Ignite Your Senses With Hydrangeas
Hydrangeas are some of the most versatile shrubs you’ll find. They thrive in sun and shade (preferring more shade in warmer climates) and provide a bounty of blooms at the height of the growing season. Hydrangeas range greatly in size from just 1′ to 8′ depending on the cultivar and have a variety of uses in the landscape.
Is It Pink Or Is It Blue? It’s Up To You
“How do I turn my hydrangeas blue?” It’s one of the most commonly asked questions gardeners have about their Hydrangeas. White flowered varieties cannot be turned a color, but pink and blue ones often can shift in color.
Though soil pH is most commonly credited with turning the flowers pink or blue, it is actually the availability of aluminum in the soil that makes the difference. In order for aluminum to be taken up by the plants’ roots, the soil pH must be low, in the range of 5.2-5.5. In acidic soil, the flowers tend to be blue. If the soil pH is more alkaline, meaning higher than 7.0, the flowers will be pink.
Use a pH meter to measure the acidity of your soil to determine if it is acidic or alkaline. The meters are commonly sold at independent garden centers for a low cost. If it is too alkaline, add aluminum sulfate to the soil to lower its pH. You may need to do this more than once per season if your soil is naturally alkaline.
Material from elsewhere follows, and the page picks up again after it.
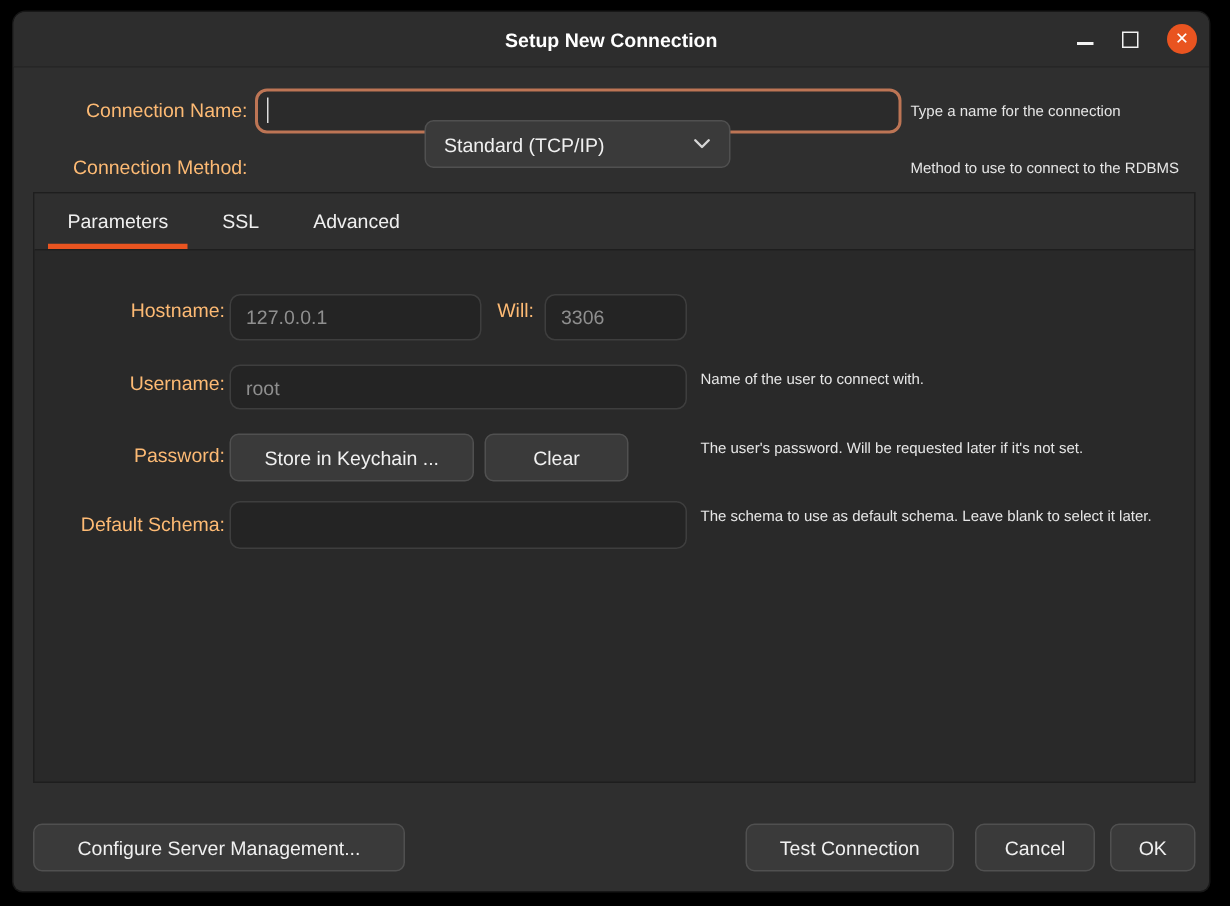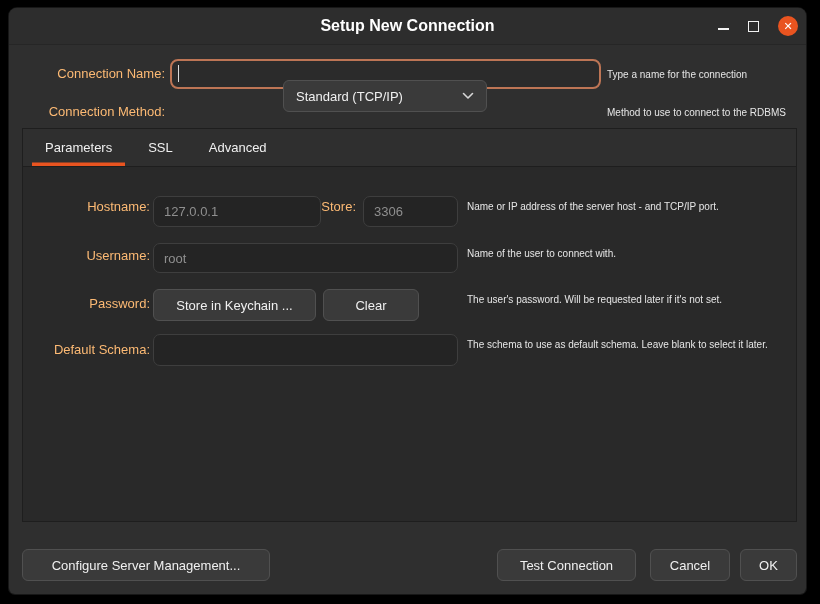"Setup New Connection" .title { font-size: 16px -> 13px }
Hydrangeas thrive in soils that are naturally acidic where no supplemental aluminum is needed.
It only takes a few Hydrangea blooms to make a gorgeous bouquet, but you’ll want to follow these tips to make them last longer.
- Mature blossoms last longer than those that are just emerging. This is the opposite of many flowers which are usually cut when in bud.
- Cut them in the morning before the heat of the day arrives. Bring a bucket or vase filled with water with you and put the cut stems in it immediately.
- The shorter the stem, the longer the flower will last. Also, it is best to strip all of the leaves off the stems.
- When you’re ready to make your arrangement, plunge the angled stems into very warm water for about 30 seconds. Then put them in a vase filled with lukewarm water and a little floral preservative.
- Change the water and re-cut the stems every few days to prolong their vase life.